Mrs. Tarbell's desk was in the middle of the back room,--she could just
see the outer door obliquely through that of her partition,--and Mr.
Juddson's was in a similar position in the front room. This was not a
very good arrangement. Mrs. Tarbell could not very well be put in the
front room with the office-boy, and yet the proximity of the office-boy
was not agreeable to Mr. Juddson either. Then, too, most of the books
were in the back room, and so was the sofa: altogether it looked as if
Mrs. Tarbell were the senior. Mr. Juddson was thinking seriously of
having another partition built, and that would at any rate save him from
being asked "if Mr.

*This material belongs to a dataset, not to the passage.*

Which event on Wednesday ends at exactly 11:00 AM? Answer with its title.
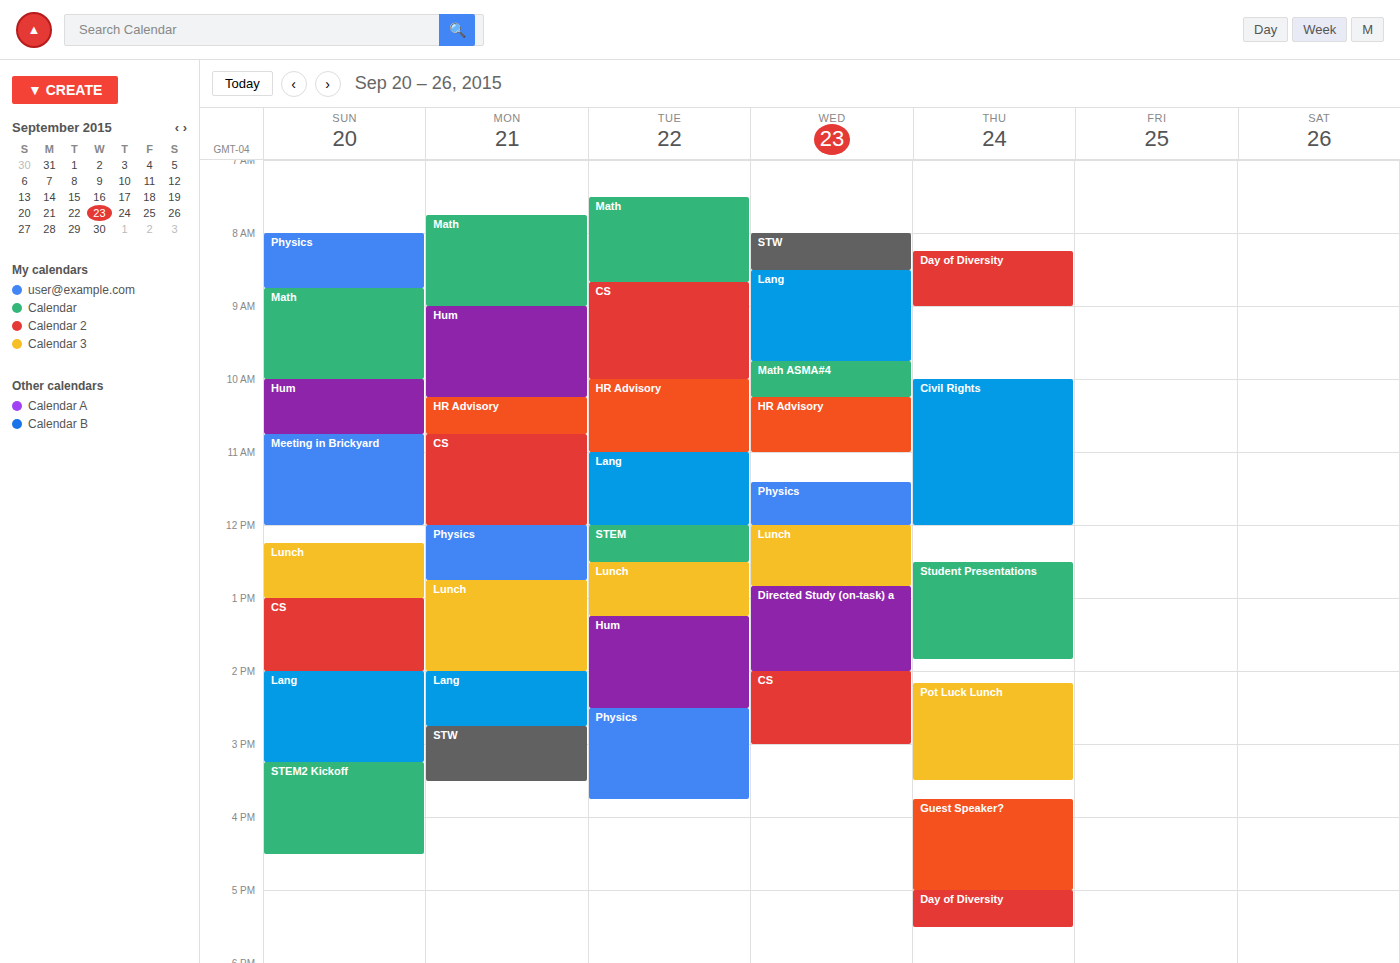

Juddson were in," for, as every one knows, there is
a vast difference between being asked "if Mr. Juddson be in," and "is
this Mr. Juddson?" But Mr. Juddson had the picture of Chief-Justice
Marshall and the map of the battle-field of Gettysburg, so he was not so
badly off; and Mrs. Tarbell was very comfortable.

She was just musing over her future, and saying to herself, "When I die,
I _know_ that they will call a bar-meeting, and that Mr. Pope will make
a eulogy on my character," when the door opened, and Mr. Juddson came
in. Mrs. Tarbell returned to business-life immediately.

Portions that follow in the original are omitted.